IN THE GARDEN: Bulb season is upon us
It’s bulb planting time in Alaska
Some call bulbs the complete plant. I like that description and when realized that these plants can survive through the miracle of adaptation to many different environments and especially ours I want to know more.
Bulbs are a diverse group of plants that store enough food to nourish their blossoms and leaves throughout the growing period. But bulbous plants will not flower again unless their leaves that are left over after their blooming period, and are allowed to remain intact to gather starches and sugars through the process of photosynthesis. The process of photosynthesis allows the plant to replenish the deleted food supply of the bulb for the coming year. A mistake some gardeners make is to cut off the floppy green leaves to make their gardens look better. This ripening period of the bulbs is needed to build the strength of next year’s floral display. If you must cut the leaves, wait until they have yellowed and withered as the bulb is still strengthening underground.
When then is the best time to plant spring flowering bulbs in Alaska? In my research, I found that the best time for us is three weeks before our freezing temperatures set in. After the bulbs are planted, they need this time to grow strong roots to ready themselves for spring.
When shopping for bulbs, you want to deal with reputable firms, nurseries and bulb catalog companies. Do your homework on this. I planted 90 bulbs one year and was so excited for spring and only 2 came up. Examine the bulbs and make sure they are firm and not dried out. When you see a package of 50-100 bulbs for $9.98, just walk away. It is better to pay a little more for quality bulbs that will come back year after year and multiply then to buy in bulk dried out bulbs. Trust me on this one.
There are different kinds of bulbs:
True Bulbs are a complete plant encased in what is called, fleshy modified leaves called scales that cover the bulb and also dry papery leaves called a tunic, underneath these are the stores of food for the plant. At the bottom of the bulb is a disk of hardened stem tissue that is called the basal plate. It is this plate where the new growth will emerge and roots come from. This part of the bulb is placed in the hole to come in contact with the soil.
A corm is the base of a stem that becomes swollen and solid with nutrients. This bulb has no fleshy scales, but is covered by one or two dry leaves. Corms also have a basal plate in which their new roots will grow. The corm’s energy is completely used up during the growing period. Corms will perpetuate themselves by simultaneously making new corms on either side or the top of the original bulb.
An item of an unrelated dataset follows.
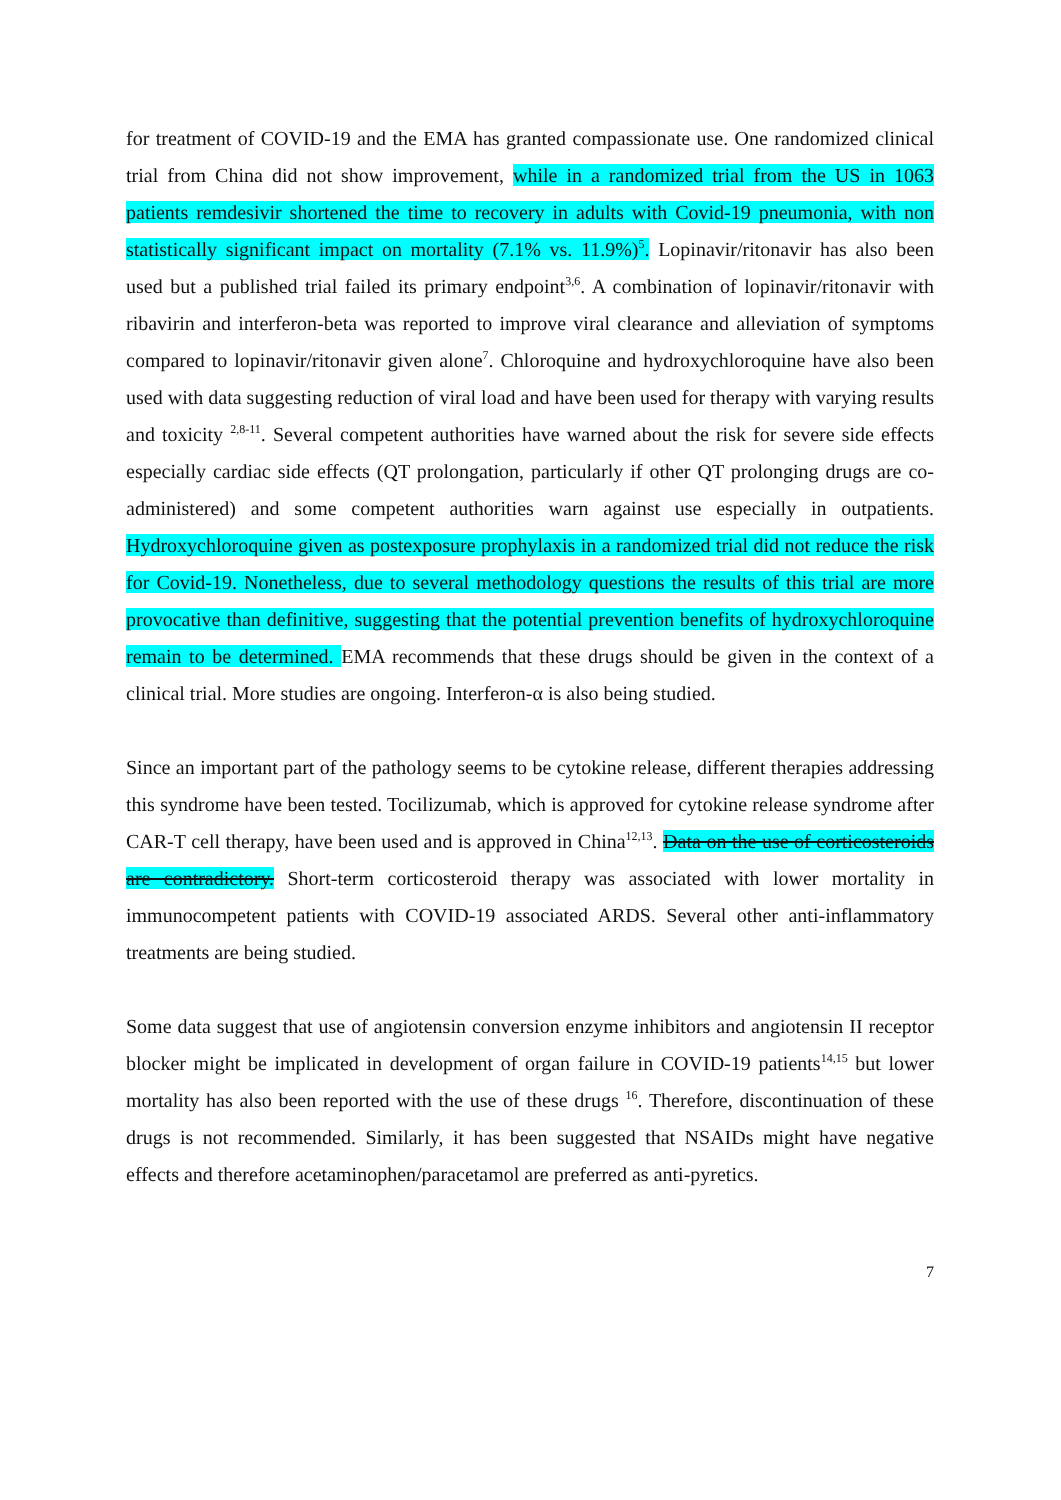for treatment of COVID-19 and the EMA has granted compassionate use. One randomized clinical trial from China did not show improvement, while in a randomized trial from the US in 1063 patients remdesivir shortened the time to recovery in adults with Covid-19 pneumonia, with non statistically significant impact on mortality (7.1% vs. 11.9%)<sup>5</sup>. Lopinavir/ritonavir has also been used but a published trial failed its primary endpoint<sup>3,6</sup>. A combination of lopinavir/ritonavir with ribavirin and interferon-beta was reported to improve viral clearance and alleviation of symptoms compared to lopinavir/ritonavir given alone<sup>7</sup>. Chloroquine and hydroxychloroquine have also been used with data suggesting reduction of viral load and have been used for therapy with varying results and toxicity <sup>2,8-11</sup>. Several competent authorities have warned about the risk for severe side effects especially cardiac side effects (QT prolongation, particularly if other QT prolonging drugs are co-administered) and some competent authorities warn against use especially in outpatients. Hydroxychloroquine given as postexposure prophylaxis in a randomized trial did not reduce the risk for Covid-19. Nonetheless, due to several methodology questions the results of this trial are more provocative than definitive, suggesting that the potential prevention benefits of hydroxychloroquine remain to be determined. EMA recommends that these drugs should be given in the context of a clinical trial. More studies are ongoing. Interferon-α is also being studied.
Since an important part of the pathology seems to be cytokine release, different therapies addressing this syndrome have been tested. Tocilizumab, which is approved for cytokine release syndrome after CAR-T cell therapy, have been used and is approved in China<sup>12,13</sup>. Data on the use of corticosteroids are contradictory. Short-term corticosteroid therapy was associated with lower mortality in immunocompetent patients with COVID-19 associated ARDS. Several other anti-inflammatory treatments are being studied.
Some data suggest that use of angiotensin conversion enzyme inhibitors and angiotensin II receptor blocker might be implicated in development of organ failure in COVID-19 patients<sup>14,15</sup> but lower mortality has also been reported with the use of these drugs <sup>16</sup>. Therefore, discontinuation of these drugs is not recommended. Similarly, it has been suggested that NSAIDs might have negative effects and therefore acetaminophen/paracetamol are preferred as anti-pyretics.
7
The tubers will store their food in an underground stem. The difference between the tubers and true bulbs and corms is that there is no covering of dried leaves and no basal plate from which roots would grow. The tubers grow from a thick root that generates many roots from its surface. Buds or eyes grow from the surface of the tubers and these produce new growth.
The tuberous root is one that its food supply is kept in the root tissue, not in the stem or leave tissue as is the case with other bulbs. These roots draw moisture in through the fibrous system of roots that take in nutrition and moisture from the surrounding ground. A Dahlia is an example of a tuberous root. The crown is the neck of the root and this is where the buds are located and the new plant emerges.
A rhizome is a thickened stem that grows horizontally just under the surface of the soil. There are buds along this stem that sends up shoots to the surface and a new plant grows.
When planting your bulbs, follow the directions of the grower. A fertilizer that is most recommended is bone meal. After you prepare the hole, a teaspoon of bone meal scratched in the bottom will give your bulbs a good start. Bone meal is a slow acting source of phosphorus. Cow manure mulch is also a good source of organic fertilizer. An inorganic fertilizer with a good balance for bulbs would be 5-10-5. Bulbs prefer a slightly acidic soil and a pH of 6.0-6.8.
As fall quickly sets in, time can get away from us and the window for successful bulb planting quietly slips away. Plant now to get these spring beauties bedded in for spring. Next spring, you will be greeted with beautiful flowers, frequently the first to emerge from our melting snow covered ground.